* _Source document_
• • • • •

Ep4: Yes to planning for the future as a parent
In this episode of Yes to You, the Lifeways social care podcast, our host Paul is joined by Launa Novas-Hughes, our Enquiry, Referral and Assessment Manager for the West Midlands, and Sally-Ann Heap, who’s the mother of Christopher, who we as Lifeways support at Haddon Court, our supported living service near Peterborough. Sally and Launa discuss Christopher’s transition to the service from the family home, and important support factors learned along the way.
Ep4: Yes to planning for the future as a parent
PC Paul Crompton
LN Launa Novas-Hughes
SH Sally-Ann Heap
PC Hello and welcome to Yes to You, the Lifeways podcast. Lifeways is the UK’s largest team of support professionals who provide support for adults living in the community.
I’m Paul Crompton, Marketing and Communications Manager and podcast host here, and I’m speaking to Launa Hughes, an Inquiry, Referrals and Engagement Manager for the West Midlands. And we’ve also got today a special guest, Sally-Ann Heap, who’s the mother of Christopher, who we as Lifeways support at Haddon Court.
Haddon Court is our supported living service of around a dozen people in the town of Hampton, near Peterborough. This is the first time ever that we’ve had a family member of someone we support, on the Lifeways podcast. So a very warm welcome to both of you, and particularly to you Sally for being that family member. So great to have you both here.
LN Thanks, Paul.
SH Hello, thank you.
PC Sally, let’s start with you. Could you give us a little journey, if you like, of external support that Christopher has received since he was a teen until now?
SH Well, starting at the age of 13, he was at school at a special school in Knossington Grange, which is in Rutland. I had originally started him off in mainstream school, which wasn’t very successful at all and they then supported us in getting him into special school.
From the age of 16, he then went to the Wing Centre, which is a post-16 placement school for those 16 to 19-year-olds, and he did really, really well there. He really came out of his shell and became a young man instead of a little boy.
From then, he came home and that was when the interesting things began because then he was an adult and we had to move from child social services to adult social services, which meant we had to then find ourselves a social worker. That was an interesting journey in itself, which I won’t go into.
And then eventually, after having got a social worker, Christopher was placed into a supported living placement, which was completely different to the Lifeways setup. He had his own room in a house that was shared by people that were of varying difficulties, but most of them were more physical than Christopher and he didn’t manage there at all. It was actually a disaster and we pulled him out of there and then he came home.
From then, up until the age of 32, he’s been at home. So, over ten years, he’s been at home not wanting to be with anybody else except us. We couldn’t leave him on his own. He was just here and it was like having a very big child in the house. In fact, when he was in his mid-20s, he decided that he wanted to become independent. He literally got up one day and came downstairs and said, Mum, I’ve decided I want to be independent.
Well, you could’ve knocked me over with a feather because we had gone from, I’m not going anywhere without you and you can’t even go out of the house without me, to, I want to be independent. So we then worked very hard on teaching him skills that he needed. Life skills, cooking and cleaning and all of the things that he needed to know. He then self-referred in, I think it was January of this year, to Lifeways, and from then on, we’ve been working towards him moving into Haddon Court.
PC That’s really a very interesting journey and I’m probably going to ask you a lot more questions to tease bits of that out but what are Christopher’ main support needs?

• • • • •

* _Task to complete_
In the podcast transcript above, rewrite the paragraph beginning "And then eventually, after having got a social worker" in shorter form while keeping its main facts.

• • • • •

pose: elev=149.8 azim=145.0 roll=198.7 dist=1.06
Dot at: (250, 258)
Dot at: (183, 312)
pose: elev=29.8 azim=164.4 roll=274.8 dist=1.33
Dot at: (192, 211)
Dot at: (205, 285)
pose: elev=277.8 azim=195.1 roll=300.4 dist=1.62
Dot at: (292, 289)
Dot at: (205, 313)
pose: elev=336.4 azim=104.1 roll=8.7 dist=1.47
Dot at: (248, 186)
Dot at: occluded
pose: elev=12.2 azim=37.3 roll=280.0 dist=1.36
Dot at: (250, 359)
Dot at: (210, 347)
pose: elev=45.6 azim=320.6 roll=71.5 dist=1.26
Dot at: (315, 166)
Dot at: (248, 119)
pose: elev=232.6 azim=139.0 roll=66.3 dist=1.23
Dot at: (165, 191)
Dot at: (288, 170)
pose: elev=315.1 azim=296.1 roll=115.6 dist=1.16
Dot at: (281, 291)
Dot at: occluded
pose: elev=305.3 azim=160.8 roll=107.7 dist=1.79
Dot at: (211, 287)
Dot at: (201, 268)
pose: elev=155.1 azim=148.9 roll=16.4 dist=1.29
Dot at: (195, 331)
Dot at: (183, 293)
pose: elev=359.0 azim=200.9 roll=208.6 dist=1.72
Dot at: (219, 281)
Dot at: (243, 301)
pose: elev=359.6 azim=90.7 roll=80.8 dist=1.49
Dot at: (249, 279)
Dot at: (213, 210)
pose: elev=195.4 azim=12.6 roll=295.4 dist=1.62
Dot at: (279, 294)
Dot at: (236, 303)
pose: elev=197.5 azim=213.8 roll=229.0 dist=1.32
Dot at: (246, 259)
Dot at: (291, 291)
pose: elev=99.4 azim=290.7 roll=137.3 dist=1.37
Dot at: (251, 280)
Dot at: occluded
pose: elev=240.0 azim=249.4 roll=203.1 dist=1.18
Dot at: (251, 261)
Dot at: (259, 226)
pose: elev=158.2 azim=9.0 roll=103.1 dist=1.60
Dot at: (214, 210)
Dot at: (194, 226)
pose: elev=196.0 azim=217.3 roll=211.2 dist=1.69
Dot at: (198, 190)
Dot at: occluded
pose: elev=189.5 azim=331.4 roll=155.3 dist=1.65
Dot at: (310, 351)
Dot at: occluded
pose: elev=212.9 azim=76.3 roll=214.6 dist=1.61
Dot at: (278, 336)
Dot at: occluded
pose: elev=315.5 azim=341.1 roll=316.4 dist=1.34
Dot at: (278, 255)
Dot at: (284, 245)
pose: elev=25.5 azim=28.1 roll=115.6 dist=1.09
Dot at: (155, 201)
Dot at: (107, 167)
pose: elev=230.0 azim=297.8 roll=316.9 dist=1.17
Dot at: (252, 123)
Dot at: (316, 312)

• • • • •

* _Response for this exercise_
Once a social worker was in place, Christopher moved to a supported living placement very different from the Lifeways setup. He had his own room in a house shared with people of varying difficulties, most of them more physical than his. He did not manage there at all, and it was a disaster, so the family pulled him out and he came home.